Il Vaticano afferma che la dichiarazione di Papa Francesco sulle unioni civili gay non cambia la posizione della Chiesa cattolica
La Segreteria di Stato vaticana ha inviato una lettera ai suoi nunzi apostolici nel mondo con chiarimenti sul discorso di papa Francesco nel documentario “Francesco”, in cui commenta le unioni civili tra persone dello stesso sesso, ha rivelato in questo il sito “Avvenire”. Lunedì (2).
Secondo il portale, il documento è stato inviato con il consenso del Pontefice – pur non avendo la firma del religioso – per “chiarire” testualmente le parole del leader cattolico “che, negli ultimi giorni, hanno suscitato reazioni e interpretazioni diverse”. Il testo sarebbe già stato distribuito in alcuni Paesi, come nel caso del Messico, e ricordiamo che l'intervista completa è più ampia.
“Circa un anno fa, pubblicando un’intervista, Papa Francesco ha risposto a due domande diverse in due momenti diversi, che nel documentario sono state scritte e pubblicate come un’unica risposta senza un’adeguata contestualizzazione, il che ha creato confusione”.
Nella lettera si sottolinea che, in quell'intervista, Jorge Mario Bergoglio «aveva fatto innanzitutto un riferimento pastorale alla necessità che, all'interno della famiglia, un figlio o una figlia con orientamento omosessuale non venisse mai discriminato».
Secondo la nota, il discorso era: “Le persone omosessuali hanno il diritto di far parte di una famiglia; Sono figli di Dio, hanno diritto ad una famiglia. Non si può allontanare nessuno dalla famiglia, né rendere la sua vita impossibile per questo motivo”. Secondo “Avvenire”, la lettera ricorda che questo discorso compare anche nell'enciclica Amoris laetitia, del 2016.
Incongruenza
Dopo questa prima domanda, in un’intervista trasmessa dall’emittente messicana”Televisa”, è stato interrogato il capo della Chiesa cattolica sulla legislazione argentina che equiparava i matrimoni etero e omosessuali e che, all’epoca, fu ampiamente criticata dalla Chiesa locale.
Sul tema, il Pontefice «ha affermato che è incongruo parlare di matrimonio omosessuale, aggiungendo che, in quello specifico contesto, aveva parlato del diritto di queste persone ad avere copertura legale: 'quello che dobbiamo fare è una legge di convivenza civile, hanno diritto ad essere tutelati legalmente. Rimango fedele a questo.'”

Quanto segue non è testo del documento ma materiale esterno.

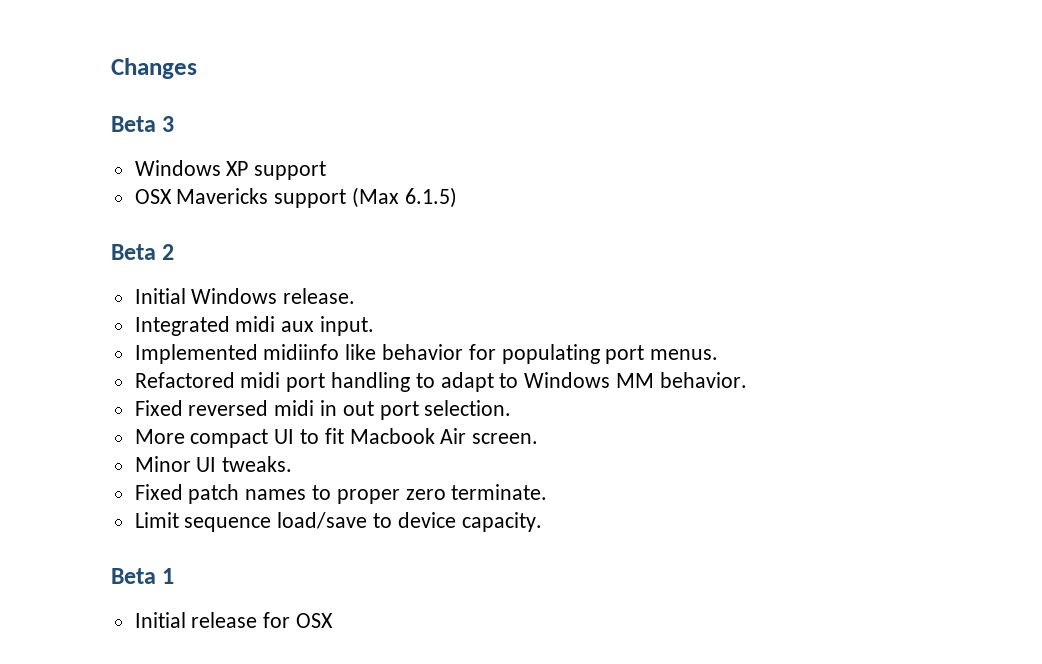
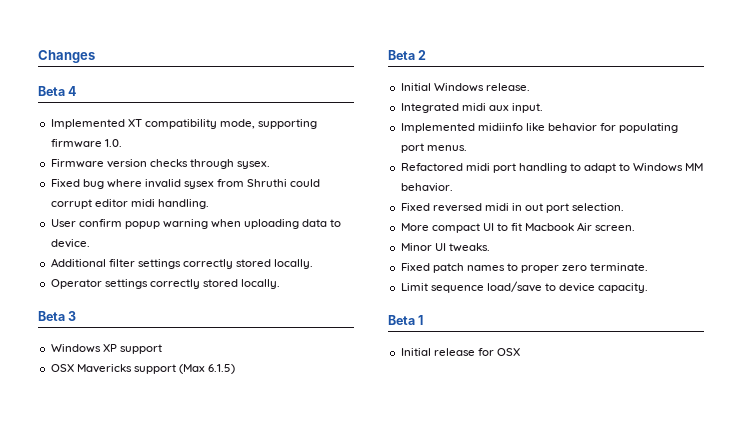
(197, 68) none -> [38,86,77,96] [50,119,318,129] [50,139,122,148] [50,159,271,169] [50,179,321,189] [50,199,209,209] [50,219,342,229] [50,239,90,248] [50,258,314,269] [50,279,281,289] // Beta 4 // Implemented XT compatibility mode, supporting firmware 1.0. // Firmware version checks through sysex. // Fixed bug where invalid sysex from Shruthi could corrupt editor midi handling. // User confirm popup warning when uploading data to device. // Additional filter settings correctly stored locally. // Operator settings correctly stored locally.

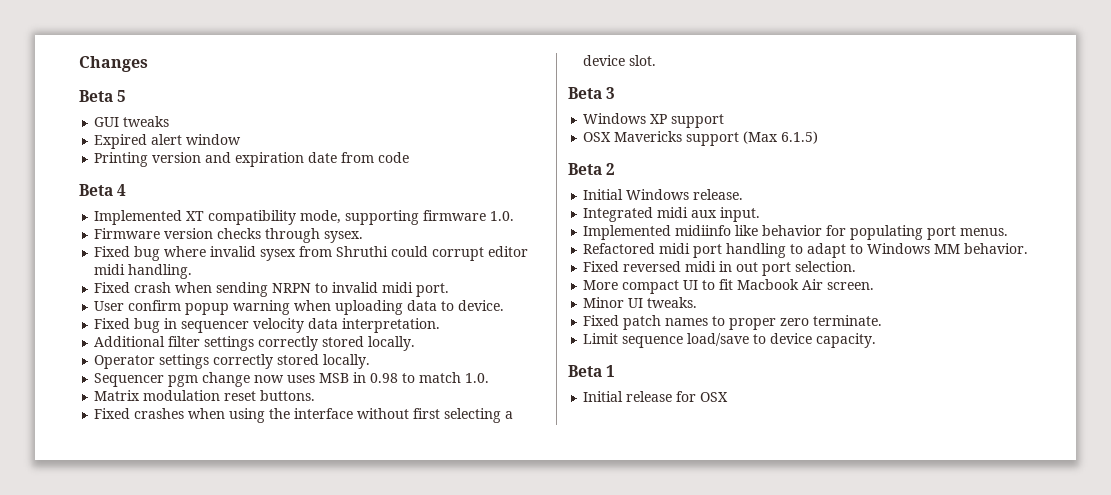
(95, 56) none -> [79,90,127,102] [94,116,170,127] [94,134,242,149] [94,152,410,167] // Beta 5 // GUI tweaks // Expired alert window // Printing version and expiration date from code
(209, 204) none -> [94,282,450,297] // Fixed crash when sending NRPN to invalid midi port.
(90, 243) none -> [94,318,441,333] // Fixed bug in sequencer velocity data interpretation.
(281, 284) none -> [94,372,490,387] [94,390,316,401] [94,408,514,423] [583,55,657,66] // Sequencer pgm change now uses MSB in 0.98 to match 1.0. // Matrix modulation reset buttons. // Fixed crashes when using the interface without first selecting a device slot.

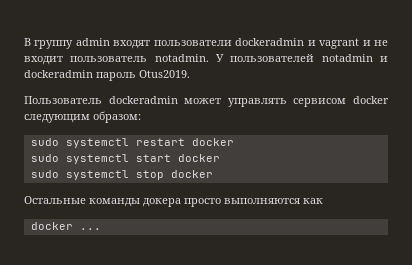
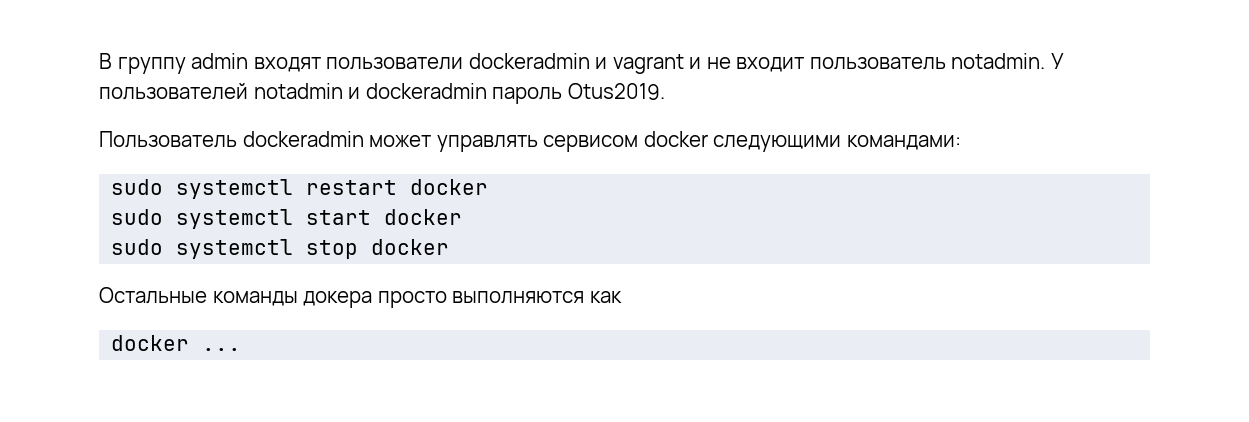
[24,111,141,123] следующим образом: -> [713,135,961,152] следующими командами:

“Con ciò è chiaro che Papa Francesco si è riferito, in maniera decisiva, a disposizioni statali, non legate alla dottrina della Chiesa, sostenute più volte nel corso degli anni”, si legge nel documento ottenuto dal portale italiano.
Figli di Dio
La nuova polemica sull'argomento è nata il 21 ottobre, quando il documentario di Evgeny Afineevsky è stato proiettato al Festival del Cinema di Roma.
Nella produzione veniva sottolineata la frase: “Gli omosessuali hanno il diritto di far parte di una famiglia. Sono figli di Dio e hanno diritto ad una famiglia. Nessuno dovrebbe essere espulso o reso infelice a causa di ciò. Ciò che serve è creare una legge sulle unioni civili. Pertanto, sono legalmente protetti. Lo sostengo.”
Tuttavia, nonostante la nota inviata dal Vaticano, la posizione di Bergoglio è diversa da quella dei suoi predecessori, che condannavano anche le unioni civili tra persone dello stesso sesso. Pur avendo sempre difeso che il matrimonio, in quanto sacramento cattolico, è solo tra un uomo e una donna, il leader ha predicato, in più occasioni, il rispetto per gli omosessuali.